• Aim of the task
Using the records below, filter out every line that lacks "send" and copy the rest.

• Study material

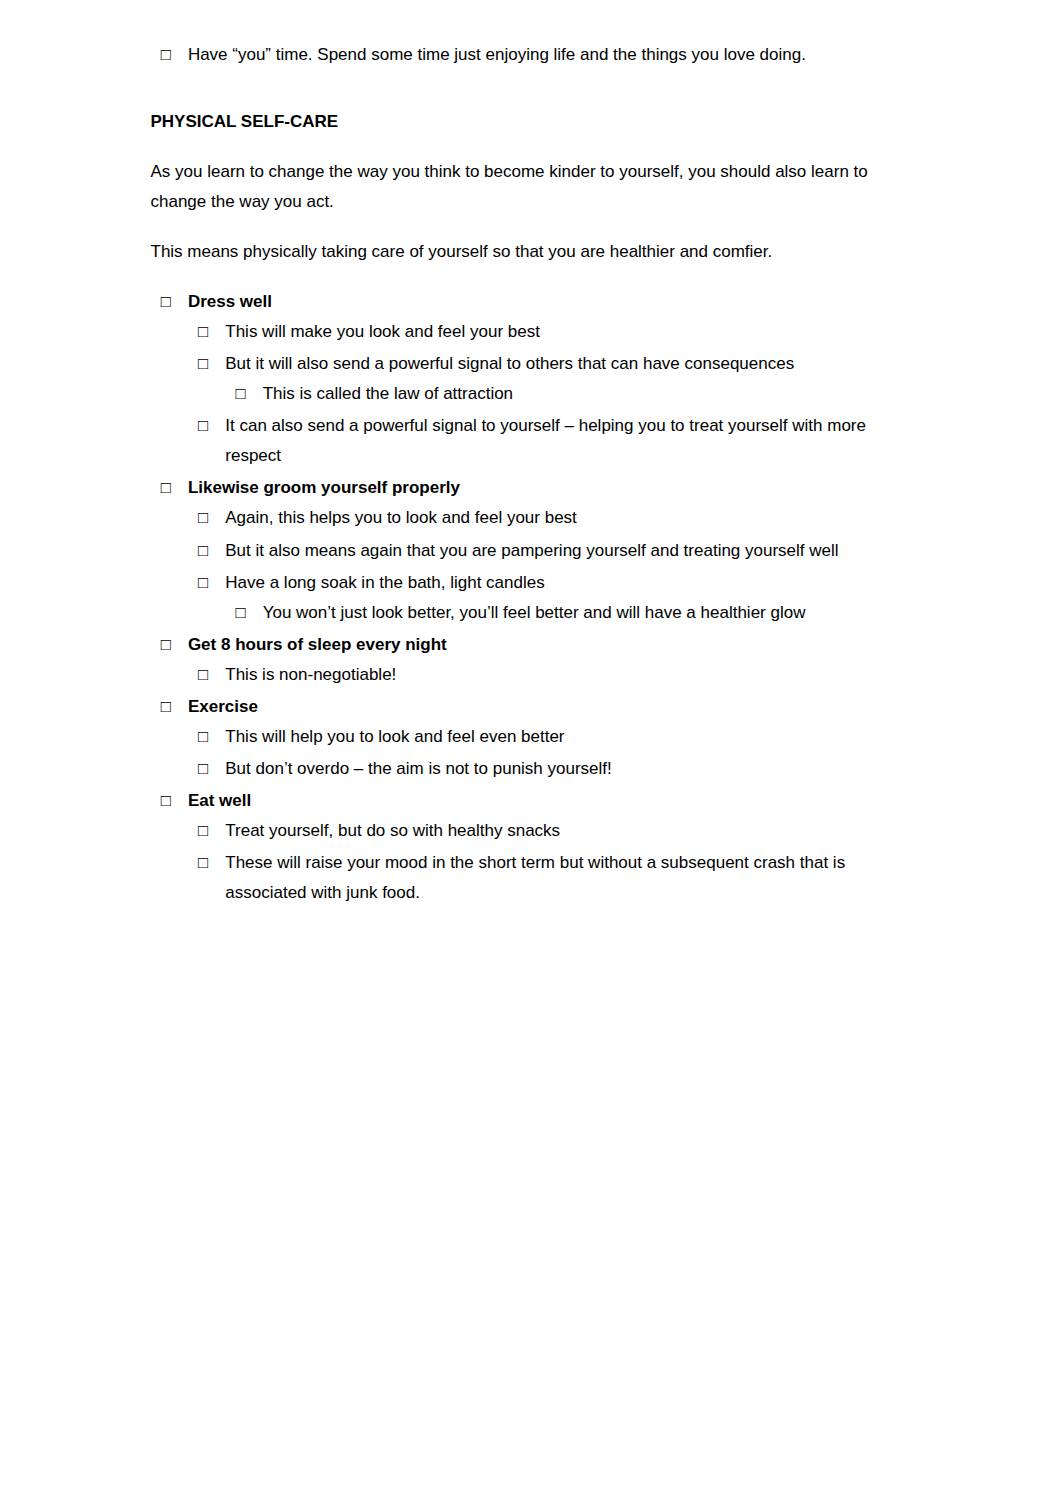Have “you” time. Spend some time just enjoying life and the things you love doing.
PHYSICAL SELF-CARE
As you learn to change the way you think to become kinder to yourself, you should also learn to change the way you act.
This means physically taking care of yourself so that you are healthier and comfier.
Dress well
This will make you look and feel your best
But it will also send a powerful signal to others that can have consequences
This is called the law of attraction
It can also send a powerful signal to yourself – helping you to treat yourself with more respect
Likewise groom yourself properly
Again, this helps you to look and feel your best
But it also means again that you are pampering yourself and treating yourself well
Have a long soak in the bath, light candles
You won’t just look better, you’ll feel better and will have a healthier glow
Get 8 hours of sleep every night
This is non-negotiable!
Exercise
This will help you to look and feel even better
But don’t overdo – the aim is not to punish yourself!
Eat well
Treat yourself, but do so with healthy snacks
These will raise your mood in the short term but without a subsequent crash that is associated with junk food.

• Response
But it will also send a powerful signal to others that can have consequences
It can also send a powerful signal to yourself – helping you to treat yourself with more respect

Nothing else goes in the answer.